I put my back to the wall behind the bathroom door. The handle dipped, and the door opened. I was about to lunge when I saw Alejandro's reflection in the mirror.
I stepped out, lowering my hands. "What are you doing here?"
"Shouldn't I ask you that?" He paused to acknowledge my makeshift garrote, then started digging through the medicine cabinet. "Nice advice you give me. On the date. It's a joke to you, but now we fighting."
"Handro, listen. You can't-you shouldn't have seen me. You can't tell anyone that I was here. It could be really dangerous."
"You Ethan Hunt now, eh?" He started humming the theme from Mission Impossible.
I said, "I'm not fucking around. This could wind up getting us killed."
His smile vanished, replaced by something like a scowl, and I was surprised by the steel in his dark gaze. "Nick, I grew up in Boyaca. When I was a kid, Colombia had the highest murder rate in the world. Cartel, DEA-it was ugly time. People point the fingers. People disappear. You heard about the necktie, no?" He made a cutting gesture beneath his chin and mimed pulling his tongue through the slit. "Usually they don't bother with this. They just machete off the head."
"Okay," I said. "I get it."
"On my way to school, I pass trucks and workers. I keep my eyes straight ahead. I careful not to see anything." He was looking through the drawers under the sink, a bit anxiously, not finding whatever he was searching for. "I got to school every day. Some of my friends didn't. Some nights I have to help look for them. Sometime we find a body. Sometime we find a head." He finished with the last drawer and stood, exasperated.
"What are you looking for?" I asked.
"My pills."
I reached for the towel I'd just used to dry my face. There was an orange bottle beneath it. I made out the pharmacy lettering-IN E VENT OF PANIC ATTACK-just before Alejandro grabbed the bottle and jammed it into a pocket. Again I saw something in his face I'd never seen before, and I thought about his happy-go-lucky demeanor and wondered how hard he'd had to fight to get comfortable in the world.
Alejandro shoved his lank hair from his eyes, grabbed the edge of the door. "I been through this mierda Third World-style. So don't you question how / stand by a friend just because you don't know how to act like one."
His footsteps padded out, and then the front door opened and closed quietly.
I stared at myself in the mirror, didn't much like what I saw.
I made sure Alejandro had locked the front door behind him, then returned to the couch. Resting my feet on the coffee table, I watched the windows. They had lever locks, simple throw-and-clicks with a catch that made them immune to jimmying. Good locks.
Seized by an impulse, I sprang up and threw those levers, one after the other, elbowing each window open on a slight tilt. Back on the couch, I listened to my heart thudding its disapproval. But I didn't get up.
I stared at those locks, breathing the fresh breeze, for what must have been hours. It's amazing what you can hear through a screen at night. I could sense the canal. Dragonflies buzzing, cicadas singing, the mossy reek of standing water.
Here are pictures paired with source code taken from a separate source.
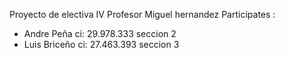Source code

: Proyecto de electiva IV Profesor Miguel hernandez
Participates :
- Andre Peña ci: 29.978.333 seccion 2
- Luis Briceño ci: 27.463.393 seccion 3 
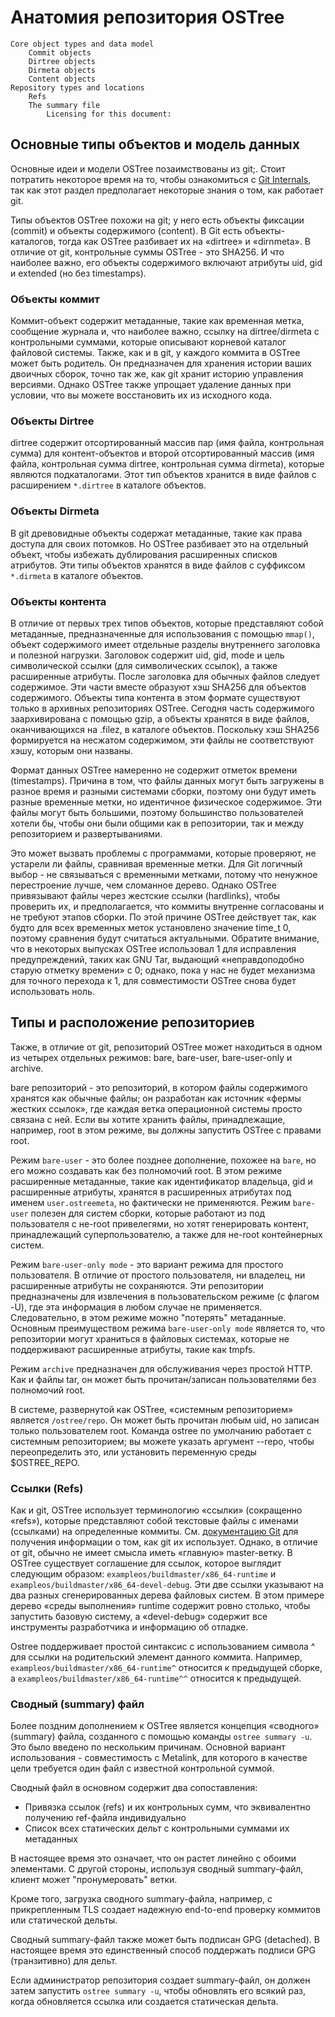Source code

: # Анатомия репозитория OSTree 

    Core object types and data model
        Commit objects
        Dirtree objects
        Dirmeta objects
        Content objects
    Repository types and locations
        Refs
        The summary file
            Licensing for this document:
## Основные типы объектов и модель данных

Основные идеи и модели OSTree позаимствованы из git;.
Стоит потратить некоторое время на то, чтобы ознакомиться с [Git Internals](http://git-scm.com/book/en/v2), так как этот раздел предполагает некоторые знания о том, как работает git.

Типы объектов OSTree похожи на git; у него есть объекты фиксации (commit) и объекты содержимого (content). 
В Git есть объекты-каталогов, тогда как OSTree разбивает их на «dirtree» и «dirnmeta». 
В  отличие от git, контрольные суммы OSTree - это SHA256. 
И что наиболее важно, его объекты содержимого включают атрибуты uid, gid и extended (но без timestamps). 


### Объекты коммит

Коммит-объект  содержит метаданные, такие как временная метка, сообщение журнала и, что наиболее важно, ссылку на  dirtree/dirmeta c контрольными суммами, которые описывают корневой каталог файловой системы. 
Также, как и в git, у каждого коммита в OSTree может быть родитель. 
Он предназначен для хранения истории ваших двоичных сборок, точно так же, как git хранит историю управления версиями. 
Однако OSTree также упрощает удаление данных при условии, что вы можете восстановить их из исходного кода. 

### Объекты Dirtree

dirtree содержит отсортированный массив пар (имя файла, контрольная сумма) для контент-объектов  и второй отсортированный массив (имя файла, контрольная сумма dirtree, контрольная сумма dirmeta), которые являются подкаталогами. Этот тип объектов хранится в виде файлов с расширением `*.dirtree` в каталоге объектов. 

### Объекты Dirmeta
В git древовидные объекты содержат метаданные, такие как права доступа для своих потомков. 
Но OSTree разбивает это на отдельный объект, чтобы избежать дублирования расширенных списков атрибутов. 
Эти типы объектов хранятся в виде файлов с суффиксом `*.dirmeta` в каталоге объектов. 

### Объекты контента

В отличие от первых трех типов объектов, которые представляют собой метаданные, предназначенные для использования с помощью `mmap()`, объект содержимого имеет отдельные разделы внутреннего заголовка и полезной нагрузки. Заголовок содержит uid, gid, mode и цель символической ссылки (для символических ссылок), а также расширенные атрибуты. После заголовка для обычных файлов следует содержимое. Эти части вместе образуют хэш SHA256 для объектов содержимого. Объекты типа контента в этом формате существуют только в архивных репозиториях OSTree. Сегодня часть содержимого заархивирована с помощью gzip, а объекты хранятся в виде файлов, оканчивающихся на .filez, в каталоге объектов. Поскольку хэш SHA256 формируется на несжатом содержимом, эти файлы не соответствуют хэшу, которым они названы.

Формат данных OSTree намеренно не содержит отметок времени (timestamps). Причина в том, что файлы данных могут быть загружены в разное время и разными системами сборки, поэтому они будут иметь разные временные метки, но идентичное физическое содержимое. Эти файлы могут быть большими, поэтому большинство пользователей хотели бы, чтобы они были общими как в репозитории, так и между репозиторием и развертываниями.

Это может вызвать проблемы с программами, которые проверяют, не устарели ли файлы, сравнивая временные метки. Для Git логичный выбор - не связываться с временными метками, потому что ненужное перестроение лучше, чем сломанное дерево. Однако OSTree привязывают файлы через жестские ссылки (hardlinks), чтобы проверить их, и предполагается, что коммиты внутренне согласованы и не требуют этапов сборки. 
По этой причине OSTree действует так, как будто для всех временных меток установлено значение time_t 0, поэтому сравнения будут считаться актуальными. 
Обратите внимание, что в некоторых выпусках OSTree использовал 1 для исправления предупреждений, таких как GNU Tar, выдающий «неправдоподобно старую отметку времени» с 0; однако, пока у нас не будет механизма для точного перехода к 1, для совместимости OSTree снова будет использовать ноль.

## Типы и расположение репозиториев

Также, в отличие от git, репозиторий OSTree может находиться в одном из четырех отдельных режимов: bare, bare-user, bare-user-only и archive. 

bare репозиторий - это репозиторий, в котором файлы содержимого хранятся как обычные файлы; он разработан как источник «фермы жестких ссылок», где каждая ветка операционной системы просто связана с ней. 
Если вы хотите хранить файлы, принадлежащие, например, root в этом режиме, вы должны запустить OSTree с правами root.

Режим `bare-user` - это более позднее дополнение, похожее на `bare`, но его можно создавать как без полномочий root. 
В этом режиме расширенные метаданные, такие как идентификатор владельца, gid и расширенные атрибуты, хранятся в расширенных атрибутах под именем `user.ostreemeta`, но фактически не применяются. Режим `bare-user` полезен для систем сборки, которые работают из под пользователя с не-root привелегями, но хотят генерировать контент, принадлежащий суперпользователю, а также для 
не-root контейнерных систем.

Режим `bare-user-only mode` - это вариант режима для простого пользователя. В отличие от простого пользователя, ни владелец, ни расширенные атрибуты не сохраняются. 
Эти репозитории предназначены для извлечения в пользовательском режиме (с флагом -U), где эта информация в любом случае не применяется. 
Следовательно, в этом режиме можно "потерять" метаданные. 
Основным преимуществом режима `bare-user-only mode` является то, что репозитории могут храниться в файловых системах, которые не поддерживают расширенные атрибуты, такие как tmpfs.

Режим `archive` предназначен для обслуживания через простой HTTP. 
Как и файлы tar, он может быть прочитан/записан пользователями без полномочий root.

В системе, развернутой как OSTree, «системным репозиторием» является `/ostree/repo`. 
Он может быть прочитан любым uid, но записан только пользователем root. 
Команда ostree по умолчанию работает с системным репозиторием; вы можете указать аргумент --repo, чтобы переопределить это, или установить переменную среды $OSTREE_REPO. 

### Ссылки (Refs)

Как и git, OSTree использует терминологию «ссылки» (сокращенно «refs»), которые представляют собой текстовые файлы с именами (ссылками) на определенные коммиты. 
См. [документацию Git](https://git-scm.com/book/en/v2/Git-Internals-Git-References) для получения информации о том, как git их использует. Однако, в отличие от git, обычно не имеет смысла иметь «главную» master-ветку. 
В OSTree существует соглашение для ссылок, которое выглядит следующим образом: `exampleos/buildmaster/x86_64-runtime` и `exampleos/buildmaster/x86_64-devel-debug`. 
Эти две ссылки указывают на два разных сгенерированных дерева файловых систем. В этом примере дерево «среды выполнения» runtime содержит ровно столько, чтобы запустить базовую систему, 
а «devel-debug» содержит все инструменты разработчика и информацию об отладке.

Ostree поддерживает простой синтаксис с использованием символа ^ для ссылки на родительский элемент данного коммита. 
Например, `exampleos/buildmaster/x86_64-runtime^` относится к предыдущей сборке, а `exampleos/buildmaster/x86_64-runtime^^` относится к предыдущей. 

### Сводный (summary) файл

Более поздним дополнением к OSTree является концепция «сводного» (summary) файла, созданного с помощью команды `ostree summary -u`. 
Это было введено по нескольким причинам. 
Основной вариант использования - совместимость с Metalink, для которого в качестве цели требуется один файл с известной контрольной суммой.

Сводный файл в основном содержит два сопоставления:

- Привязка ссылок (refs) и их контрольных сумм, что эквивалентно получению ref-файла индивидуально
- Список всех статических дельт с контрольными суммами их метаданных

В настоящее время это означает, что он растет линейно с обоими элементами. 
С другой стороны, используя сводный summary-файл, клиент может "пронумеровать" ветки.

Кроме того, загрузка сводного summary-файла, например, с прикрепленным TLS создает надежную end-to-end проверку коммитов или статической дельты.

Сводный summary-файл также может быть подписан GPG (detached). В настоящее время это единственный способ поддержать подписи GPG (транзитивно) для дельт.

Если администратор репозитория создает summary-файл, он должен затем запустить `ostree summary -u`, чтобы обновлять его всякий раз, когда обновляется ссылка или создается статическая дельта. 

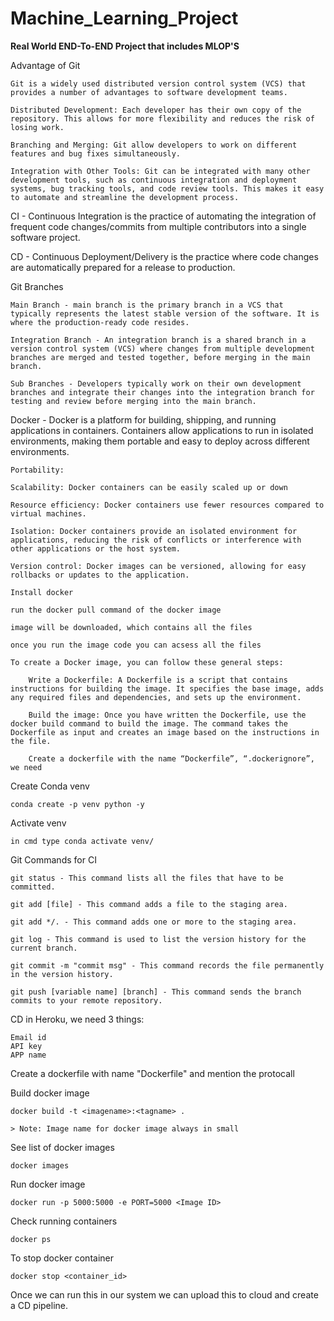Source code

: # Machine_Learning_Project

**Real World END-To-END Project that includes MLOP'S**

Advantage of Git

    Git is a widely used distributed version control system (VCS) that provides a number of advantages to software development teams. 

    Distributed Development: Each developer has their own copy of the repository. This allows for more flexibility and reduces the risk of losing work.

    Branching and Merging: Git allow developers to work on different features and bug fixes simultaneously.

    Integration with Other Tools: Git can be integrated with many other development tools, such as continuous integration and deployment systems, bug tracking tools, and code review tools. This makes it easy to automate and streamline the development process.

CI - Continuous Integration is the practice of automating the integration of frequent code changes/commits from multiple contributors into a single software project.

CD - Continuous Deployment/Delivery is the practice where code changes are automatically prepared for a release to production.

Git Branches

    Main Branch - main branch is the primary branch in a VCS that typically represents the latest stable version of the software. It is where the production-ready code resides.

    Integration Branch - An integration branch is a shared branch in a version control system (VCS) where changes from multiple development branches are merged and tested together, before merging in the main branch.
    
    Sub Branches - Developers typically work on their own development branches and integrate their changes into the integration branch for testing and review before merging into the main branch.

Docker - Docker is a platform for building, shipping, and running applications in containers. Containers allow applications to run in isolated environments, making them portable and easy to deploy across different environments.

    Portability:

    Scalability: Docker containers can be easily scaled up or down

    Resource efficiency: Docker containers use fewer resources compared to virtual machines.

    Isolation: Docker containers provide an isolated environment for applications, reducing the risk of conflicts or interference with other applications or the host system.

    Version control: Docker images can be versioned, allowing for easy rollbacks or updates to the application. 

    Install docker

    run the docker pull command of the docker image

    image will be downloaded, which contains all the files

    once you run the image code you can acsess all the files

    To create a Docker image, you can follow these general steps:

        Write a Dockerfile: A Dockerfile is a script that contains instructions for building the image. It specifies the base image, adds any required files and dependencies, and sets up the environment.

        Build the image: Once you have written the Dockerfile, use the docker build command to build the image. The command takes the Dockerfile as input and creates an image based on the instructions in the file.

        Create a dockerfile with the name “Dockerfile”, “.dockerignore”, we need

Create Conda venv

    conda create -p venv python -y

Activate venv

    in cmd type conda activate venv/ 

Git Commands for CI

    git status - This command lists all the files that have to be committed.

    git add [file] - This command adds a file to the staging area.

    git add */. - This command adds one or more to the staging area.

    git log - This command is used to list the version history for the current branch.

    git commit -m "commit msg" - This command records the file permanently in the version history.

    git push [variable name] [branch] - This command sends the branch commits to your remote repository.


CD in Heroku, we need 3 things:

    Email id
    API key
    APP name

Create a dockerfile with name "Dockerfile" and mention the protocall

Build docker image

    docker build -t <imagename>:<tagname> .

    > Note: Image name for docker image always in small

See list of docker images

    docker images

Run docker image

    docker run -p 5000:5000 -e PORT=5000 <Image ID>

Check running containers

    docker ps

To stop docker container

    docker stop <container_id>

Once we can run this in our system we can upload this to cloud and create a CD pipeline.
I could see the fluttering shadows of the Tibetan prayer flags nailed to the eaves.
With great effort I averted my gaze from the windows, slid down on the couch, closed my eyes. The locks called to me, jealous for my attention, but I ignored them. The pleas rose to demands, a great, angry clamoring in my head, but still I didn't answer.
Security matters. But maybe comfort matters, too.
A thousand small decisions.
Sometime around morning I fell asleep.